L’expertise accumulée au plus haut niveau des institutions par ces hommes et ces femmes politiques justifierait leurs collaborations avec l’enseignement supérieur. L’ESCP Europe compte dans ses rangs Nicole Fontaine, ancienne présidente du parlement européen et ancienne ministre chiraquienne, qui anime notamment des séances de travail sur la construction des directives européennes.

L’école compte aussi parmi ses professeurs un de ses anciens élèves (promotion 1972), chargé d’une quinzaine d’heures de cours sur le leadership : il s’agit de Jean-Pierre Raffarin. L’ancien premier ministre de Jacques Chirac, également sénateur, enseigne aussi à HEC. Laquelle compte également, dans l’équipe enseignante, l’ancien ministre de l’économie François Baroin, qui intervient « dans les domaines de la macro-économie, de la géopolitique et de la gestion de crise », et l’ex-président socialiste de la région Ile-de-France, Jean-Paul Huchon, chargé de cours de « gouvernance publique ».

Remplir une période de flottement

Enseigner, c’est également une façon de remplir une période de flottement dans une carrière politique, ou d’en accompagner la fin. Nathalie Kosciusko-Morizet, ancienne ministre sarkozyste qui a échoué à prendre la mairie de Paris puis aux élections législatives de 2017, est retournée dans son ancienne école, Polytechnique, pour y donner des cours d’écologie politique.

Dans la même veine, en 2015, Jean-François Copé est devenu chargé de cours à Sciences Po Paris pour une « une introduction au droit international », afin de permettre aux étudiants « d’avoir un regard critique sur les origines et les effets des politiques publiques dans un monde globalisé ». Un bol d’air pour le maire de Meaux qui venait d’être contraint à démissionner de la tête de l’UMP.

Depuis l’alternance politique de 2017, l’Ecole de la rue Saint-Guillaume compte de nouveaux intervenants proches du Parti socialiste : Bernard Cazeneuve, ancien premier ministre, assure un cours sur « la politique de lutte antiterroriste en France à travers l’évolution récente de l’ensemble de ses outils. » Gaspard Gantzer, ancien « spin doctor » de l’Elysée, y apporte également son expérience dans « la communication de crise dans le champ politique. » Personne ne lui reprochera un manque d’expérience. Aurélie Fillippetti y assure également plusieurs cours. Toutefois l’institut d’études politiques relativise le poids de ces anciens ministres ou conseillers :

« Les femmes et les hommes politiques figurent parmi les plus célèbres, mais ne représentent qu’une part infime des 4 500 enseignants de Sciences Po. Les taux de satisfaction de nos étudiants concernant leurs cours sont très élevés, et dans les rares cas où l’appréciation des étudiants est décevante, nous le signalons à l’enseignant et, le cas échéant, cessons la collaboration. »

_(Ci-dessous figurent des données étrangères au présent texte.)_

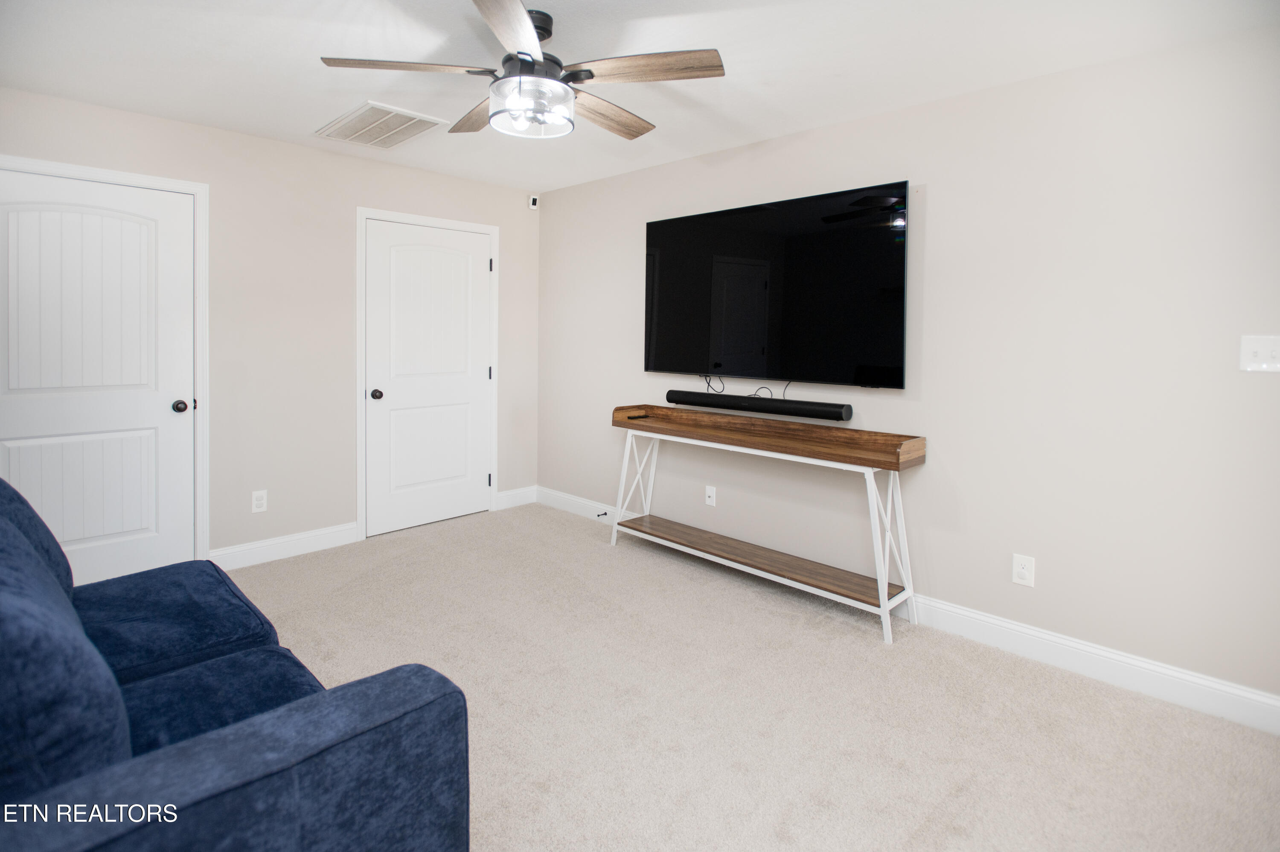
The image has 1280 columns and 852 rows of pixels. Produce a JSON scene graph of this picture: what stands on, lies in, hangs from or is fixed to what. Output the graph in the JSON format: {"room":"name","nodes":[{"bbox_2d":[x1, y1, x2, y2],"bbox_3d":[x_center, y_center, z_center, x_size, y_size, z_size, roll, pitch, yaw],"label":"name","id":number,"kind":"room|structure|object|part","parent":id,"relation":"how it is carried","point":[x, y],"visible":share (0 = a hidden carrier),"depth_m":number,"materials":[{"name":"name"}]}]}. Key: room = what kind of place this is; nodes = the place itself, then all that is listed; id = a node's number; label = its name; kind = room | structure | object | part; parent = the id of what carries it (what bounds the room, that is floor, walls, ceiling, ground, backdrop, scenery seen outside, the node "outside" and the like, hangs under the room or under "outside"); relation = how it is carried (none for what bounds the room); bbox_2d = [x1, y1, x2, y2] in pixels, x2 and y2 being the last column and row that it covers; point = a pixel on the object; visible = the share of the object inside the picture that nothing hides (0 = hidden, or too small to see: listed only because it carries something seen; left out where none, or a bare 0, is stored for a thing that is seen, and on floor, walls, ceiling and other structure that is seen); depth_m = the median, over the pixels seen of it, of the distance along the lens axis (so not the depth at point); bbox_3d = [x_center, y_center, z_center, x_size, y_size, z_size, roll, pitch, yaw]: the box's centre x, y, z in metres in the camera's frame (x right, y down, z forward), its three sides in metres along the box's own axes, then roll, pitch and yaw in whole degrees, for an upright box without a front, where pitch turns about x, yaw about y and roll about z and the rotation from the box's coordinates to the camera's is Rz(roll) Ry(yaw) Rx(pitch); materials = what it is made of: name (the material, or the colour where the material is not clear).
{"room":"living room","nodes":[
{"label":"living room","id":0,"kind":"room"},
{"bbox_2d":[0,84,541,569],"bbox_3d":[-2.165,-0.242,3.608,0.126,2.448,3.787,3,4,44],"label":"left wall","id":1,"kind":"structure","parent":0,"point":[376,192],"depth_m":3.59,"materials":[{"name":"paint"}]},
{"bbox_2d":[0,168,197,591],"bbox_3d":[-2.725,-0.001,2.955,0.104,2.045,0.889,3,4,44],"label":"door","id":2,"kind":"structure","parent":1,"relation":"in","point":[21,403],"depth_m":3.03,"materials":[{"name":"white paint"}]},
{"bbox_3d":[-2.444,0.076,3.229,0.075,0.061,0.066,3,4,44],"label":"doorknob","id":3,"kind":"part","parent":2,"relation":"part of","materials":[{"name":"black metal"}]},
{"bbox_2d":[0,154,209,568],"bbox_3d":[-2.770,-0.058,3.000,0.142,2.120,0.996,3,4,44],"label":"door frame","id":4,"kind":"structure","parent":1,"relation":"attached to","point":[101,172],"depth_m":3.28,"materials":[{"name":"white paint"}]},
{"bbox_2d":[251,488,267,512],"bbox_3d":[-2.211,0.631,3.512,0.009,0.120,0.073,3,4,44],"label":"wall socket","id":5,"kind":"object","parent":1,"relation":"attached to","point":[259,502],"visible":0.99,"depth_m":3.51,"materials":[{"name":"white plastic"}]},
{"bbox_2d":[209,520,360,570],"bbox_3d":[-2.113,0.916,3.614,0.015,0.126,0.823,3,4,44],"label":"baseboard","id":6,"kind":"structure","parent":1,"relation":"attached to","point":[319,542],"depth_m":3.59,"materials":[{"name":"white paint"}]},
{"bbox_2d":[354,206,500,540],"bbox_3d":[-1.480,-0.128,4.272,0.127,2.144,1.007,3,4,44],"label":"door frame","id":7,"kind":"structure","parent":1,"relation":"attached to","point":[359,443],"depth_m":3.97,"materials":[{"name":"white paint"}]},
{"bbox_2d":[363,217,494,537],"bbox_3d":[-1.439,-0.096,4.234,0.108,2.058,0.905,3,4,44],"label":"door","id":8,"kind":"structure","parent":1,"relation":"in","point":[382,403],"depth_m":4.22,"materials":[{"name":"white paint"}]},
{"bbox_3d":[-1.747,0.017,4.030,0.074,0.066,0.067,3,4,44],"label":"doorknob","id":9,"kind":"part","parent":8,"relation":"part of","materials":[{"name":"metal"}]},
{"bbox_2d":[494,485,538,509],"bbox_3d":[-0.976,0.834,4.778,0.015,0.128,0.385,3,4,44],"label":"baseboard","id":10,"kind":"structure","parent":1,"relation":"attached to","point":[507,493],"depth_m":4.77,"materials":[{"name":"white paint"}]},
{"bbox_2d":[527,193,539,208],"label":"security camera","id":11,"kind":"object","parent":1,"relation":"attached to","point":[532,202],"visible":0.99,"depth_m":4.67,"materials":[{"name":"white"}]},
{"bbox_2d":[0,0,1278,192],"bbox_3d":[-0.298,-1.356,1.709,5.295,0.106,3.984,3,4,44],"label":"ceiling","id":12,"kind":"structure","parent":0,"point":[552,1],"depth_m":2.41,"materials":[{"name":"white paint"}]},
{"bbox_2d":[314,101,445,149],"bbox_3d":[-1.404,-1.410,3.234,0.636,0.016,0.427,3,4,44],"label":"ceiling vent","id":13,"kind":"object","parent":12,"relation":"attached to","point":[349,117],"visible":1,"depth_m":3.19,"materials":[{"name":"white metal"}]},
{"bbox_2d":[317,0,725,141],"bbox_3d":[-0.368,-1.137,2.207,1.319,0.378,1.319,3,4,44],"label":"ceiling fan","id":14,"kind":"object","parent":12,"relation":"hanging from","point":[489,18],"visible":0.99,"depth_m":2.09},
{"bbox_3d":[-0.747,-1.057,2.013,0.349,0.034,0.451,3,4,44],"label":"blade","id":15,"kind":"part","parent":14,"relation":"part of","materials":[{"name":"brown wood"}]},
{"bbox_3d":[-0.579,-1.065,2.329,0.521,0.035,0.284,3,4,44],"label":"blade","id":16,"kind":"part","parent":14,"relation":"part of","materials":[{"name":"brown wood"}]},
{"bbox_3d":[-0.380,-1.049,1.770,0.261,0.036,0.570,-1,3,-2],"label":"blade","id":17,"kind":"part","parent":14,"relation":"part of","materials":[{"name":"brown wood"}]},
{"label":"motor housing","id":18,"kind":"part","parent":14,"relation":"part of","materials":[{"name":"black metal"}]},
{"bbox_3d":[-0.138,-1.054,2.331,0.261,0.040,0.560,3,4,44],"label":"blade","id":19,"kind":"part","parent":14,"relation":"part of","materials":[{"name":"brown wood"}]},
{"bbox_3d":[0.014,-1.046,1.993,0.458,0.033,0.330,3,4,44],"label":"blade","id":20,"kind":"part","parent":14,"relation":"part of","materials":[{"name":"brown wood"}]},
{"bbox_2d":[223,500,1279,851],"bbox_3d":[-0.405,1.162,1.583,5.244,0.101,4.201,3,4,44],"label":"carpet floor","id":21,"kind":"structure","parent":0,"point":[567,530],"depth_m":2.10,"materials":[{"name":"beige carpet"}]},
{"bbox_2d":[0,477,470,851],"bbox_3d":[-1.416,0.675,1.294,2.036,0.918,1.299,3,4,44],"label":"sofa","id":22,"kind":"object","parent":21,"relation":"on","point":[311,778],"visible":1,"depth_m":1.04,"materials":[{"name":"blue fabric"}]},
{"bbox_2d":[609,402,923,644],"bbox_3d":[0.554,0.597,3.303,1.791,0.880,0.383,3,4,44],"label":"console table","id":23,"kind":"object","parent":21,"relation":"on","point":[882,587],"visible":0.99,"depth_m":3.03,"materials":[{"name":"wood"}]},
{"bbox_2d":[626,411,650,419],"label":"remote control","id":24,"kind":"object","parent":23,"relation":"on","point":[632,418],"visible":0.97,"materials":[{"name":"black plastic"}]},
{"bbox_3d":[-0.032,0.565,3.856,0.179,0.684,0.203,3,4,44],"label":"leg","id":25,"kind":"part","parent":23,"relation":"part of","materials":[{"name":"white metal"}]},
{"bbox_3d":[1.117,0.687,2.750,0.153,0.700,0.233,3,4,44],"label":"leg","id":26,"kind":"part","parent":23,"relation":"part of","materials":[{"name":"white metal"}]},
{"bbox_2d":[535,23,1279,717],"bbox_3d":[1.109,-0.149,3.049,5.379,2.442,0.122,3,4,44],"label":"right wall","id":27,"kind":"structure","parent":0,"point":[935,207],"depth_m":2.46,"materials":[{"name":"paint"}]},
{"bbox_2d":[704,484,716,506],"bbox_3d":[0.428,0.632,3.695,0.072,0.118,0.014,3,4,44],"label":"wall socket","id":28,"kind":"object","parent":27,"relation":"attached to","point":[710,493],"visible":0.98,"depth_m":3.69,"materials":[{"name":"white plastic"}]},
{"bbox_2d":[666,388,853,421],"bbox_3d":[0.628,0.073,3.386,1.133,0.084,0.117,3,4,44],"label":"soundbar","id":29,"kind":"object","parent":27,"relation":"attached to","point":[837,418],"visible":0.99,"depth_m":3.26,"materials":[{"name":"black plastic"}]},
{"bbox_2d":[644,179,910,386],"bbox_3d":[0.653,-0.538,3.350,1.619,0.969,0.080,3,4,44],"label":"television","id":30,"kind":"object","parent":27,"relation":"attached to","point":[802,274],"visible":0.99,"depth_m":3.19,"materials":[{"name":"black glass"}]},
{"bbox_2d":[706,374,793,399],"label":"cable","id":31,"kind":"object","parent":30,"relation":"hanging from","point":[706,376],"visible":0.67,"depth_m":3.53,"materials":[{"name":"black plastic"}]},
{"bbox_2d":[529,487,1279,735],"bbox_3d":[0.917,1.003,3.127,4.893,0.129,0.015,3,4,44],"label":"baseboard","id":32,"kind":"structure","parent":27,"relation":"attached to","point":[1060,646],"depth_m":2.39,"materials":[{"name":"white paint"}]},
{"bbox_2d":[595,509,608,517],"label":"door stop","id":33,"kind":"object","parent":32,"relation":"attached to","point":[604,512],"visible":0.95,"depth_m":4.38,"materials":[{"name":"black metal"}]},
{"bbox_2d":[1011,552,1035,586],"bbox_3d":[1.593,0.738,2.514,0.075,0.121,0.009,3,4,44],"label":"wall socket","id":34,"kind":"object","parent":27,"relation":"attached to","point":[1020,569],"visible":0.98,"depth_m":2.51,"materials":[{"name":"white plastic"}]},
{"bbox_2d":[1239,334,1279,371],"bbox_3d":[2.067,-0.129,1.991,0.123,0.121,0.019,3,4,44],"label":"light switch","id":35,"kind":"object","parent":27,"relation":"attached to","point":[1256,348],"visible":0.98,"depth_m":2.00,"materials":[{"name":"white plastic"}]}
]}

Quid de la rémunération de ses professeurs pour leurs prestations ? Les écoles interrogées ont souhaité conserver la confidentialité.

Quant à l’Essec, où Marisol Touraine a enseigné avant d’être ministre, elle ne compte plus actuellement de personnalité politique dans son corps enseignant. Pour en recruter, la grande école de commerce explique qu’« il faut trouver la personne qui a les compétences nécessaires ». « Dans ce contexte, nous avons eu par le passé des hommes et femmes politiques qui correspondaient à ce que nous cherchions. Ce n’est pas le cas pour le moment, mais il n’y a pas de raison que dans l’avenir, des personnalités politiques n’enseignent pas à nouveau dans nos programmes. » Les portes sont donc partout largement ouvertes.